Liam Proven lproven at gmail.com
Tue May 12 18:44:57 BST 2009


2009/5/12 Lucy <lucybridges at gmail.com>:
> 2009/5/12 Robert Longstaff <dreamfish at dreamfish.org.uk>:
>>> Hi -- I was just wondering, why it is that the community-at-large seems to
>>> think that it is better to reinstall to a newer version of Ubuntu rather
>>> than to run the upgrade?
>>
>> I'm personally an 'install from fresh' person, but that's
>> just me ;)
>>
>> Otherwise, I heard two anecdotal stories at a recent LUG
>> meeting of people upgrading to Jaunty and it taking several
>> hours. In fact, one person re-did it from fresh on their
>> machine at the meet and it took about 35mins.
>>
>> Any thoughts on this?
>
> The upgrade I just did downloaded over a gig worth of data, but as I'm
> on a fast connection the entire install was complete in about 30-40
> minutes. If I was on a slower connection I would probably have been
> better off using a cd instead. On the other hand, f I had less
> installed on this computer then it would have been quicker again.
>
> Generally, if my machine is working nicely I'll just upgrade. If I've
> installed a lot of crud or otherwise broken things then I'll go for a
> fresh install. I certainly don't see the need for a fresh install each
> time.

What Lucy said.

If you have a clean system, with few extra apps installed or standard
ones removed, that you've not hand-installed custom drivers on, built
some bits from source, hand-edited your config files and so on - then
the upgrade should go fine. Between 4.04 and 7.10 I reinstalled from
scratch at least 2 or 3 times.

But this time, I tried the upgrade, and it worked fine. This was a
clean install of 8.10, but I've mucked about with it quite a lot and
it still worked. I'm pleasantly impressed.

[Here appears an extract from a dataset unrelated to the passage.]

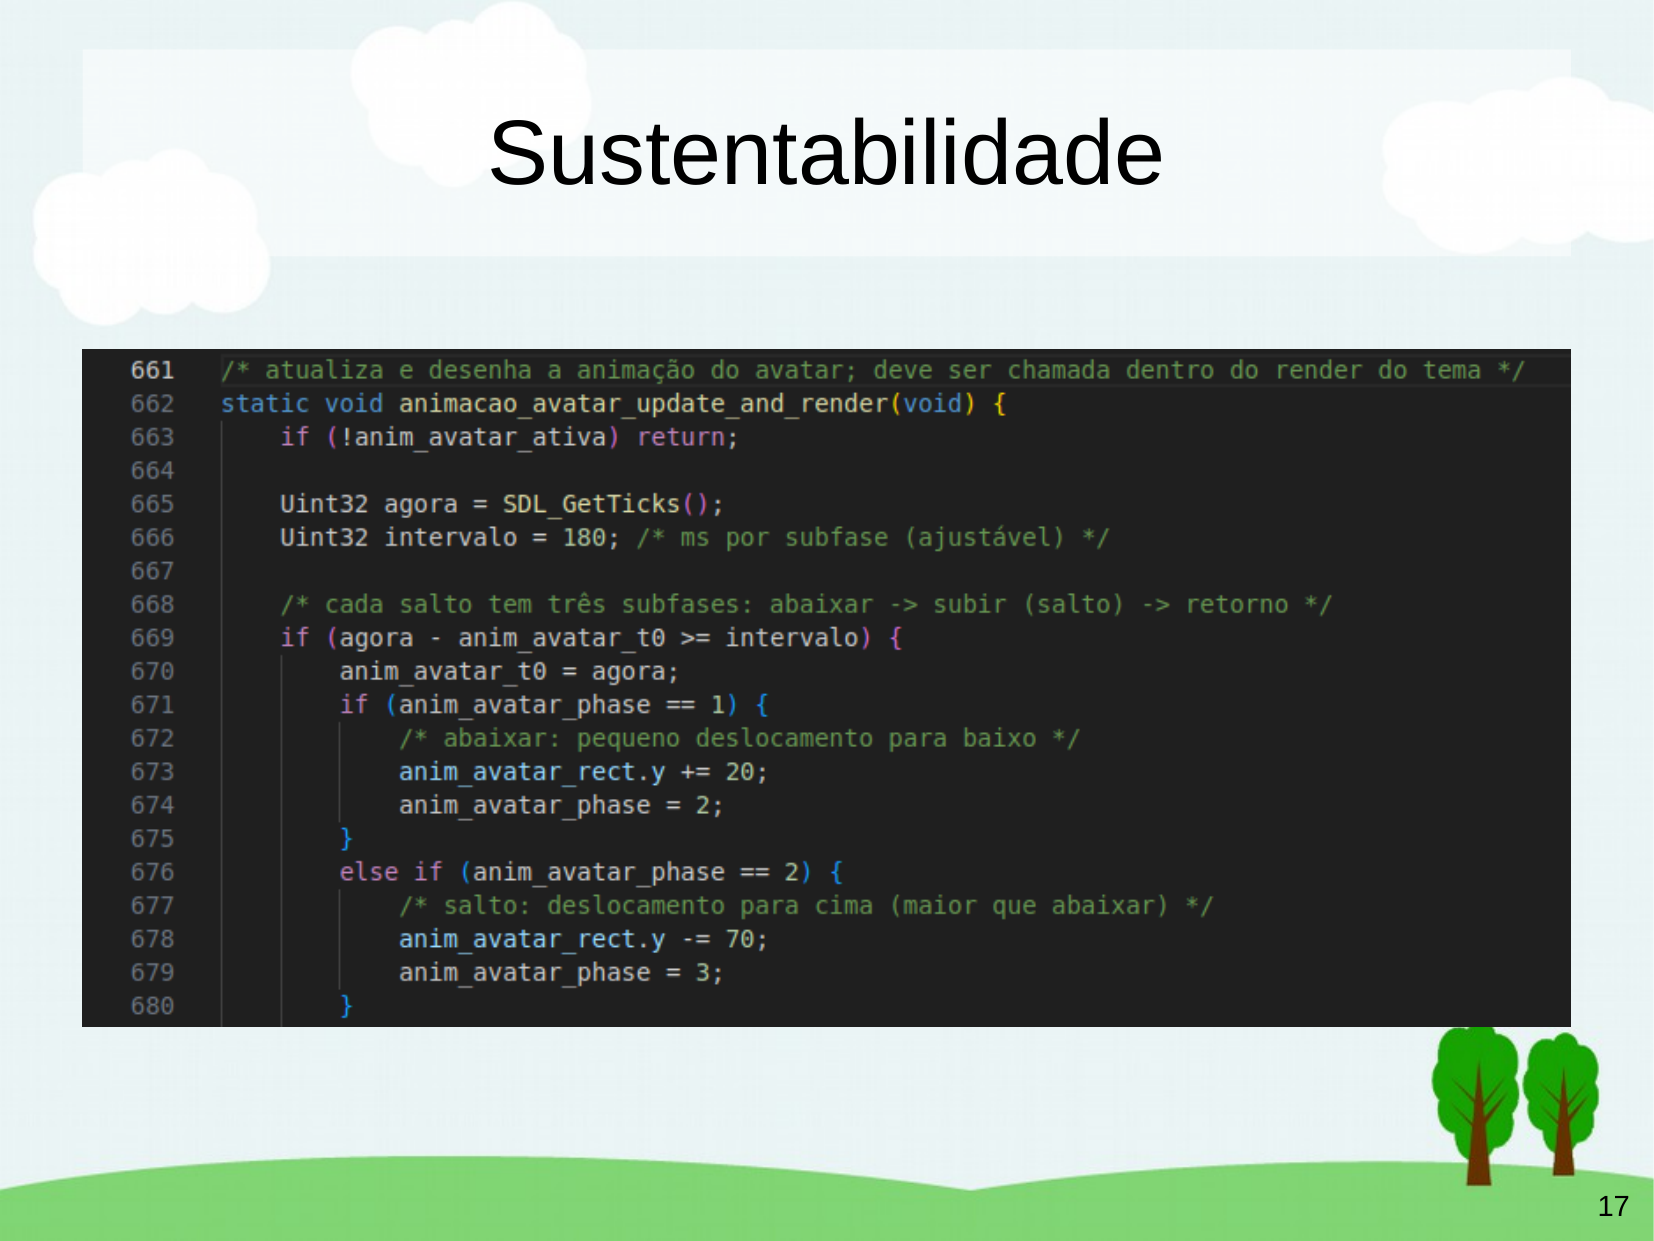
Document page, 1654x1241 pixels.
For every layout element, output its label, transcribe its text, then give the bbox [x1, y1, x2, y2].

picture [0, 0, 1654, 1241]
title Sustentabilidade [82, 49, 1571, 257]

My notebook has even gone from 8.04 to 8.10 to 9.04 with no major
issues. Flash stopped working when I was running the beta of 9.04 but
by the release version it was fine.

I think part of the reason is that Ubuntu is quite mature now and so
is changing less and less between versions. The only things I can spot
different post-upgrade are a newer version of Pidgin and the
Ayatana-notifyOSD notifications in the top right corner. I'm sure
more's different under the covers but it's not immediately apparent.

In general:

The key thing is to keep your /home directory tree on a separate
partition. That makes re-installing much less painful and fiddly.

Windows 7 has made some leaps and bounds in this department - now
there is an option to reinstall on an existing partition, while
preserving its contents. Before, it wiped \WINDOWS and mixed old and
new entries in \Program Files and \Documents and Settings.

Now, Win7 archives all the old stuff into \WINDOWS.OLD and builds a
new system from scratch in the root directory. You can then manually
retrieve what you want from your old directories, then bin them.

This is a step towards Mac OS X's "Archive & Install" option, which
leaves all your user settings (in /users rather than /home) and
applications (in /Programs) intact but archives all the system boot,
Unix binaries and settings directories into "Previous Systems" for you
to root through and delete later.

This would be a good feature for Ubuntu to copy sometime, I reckon.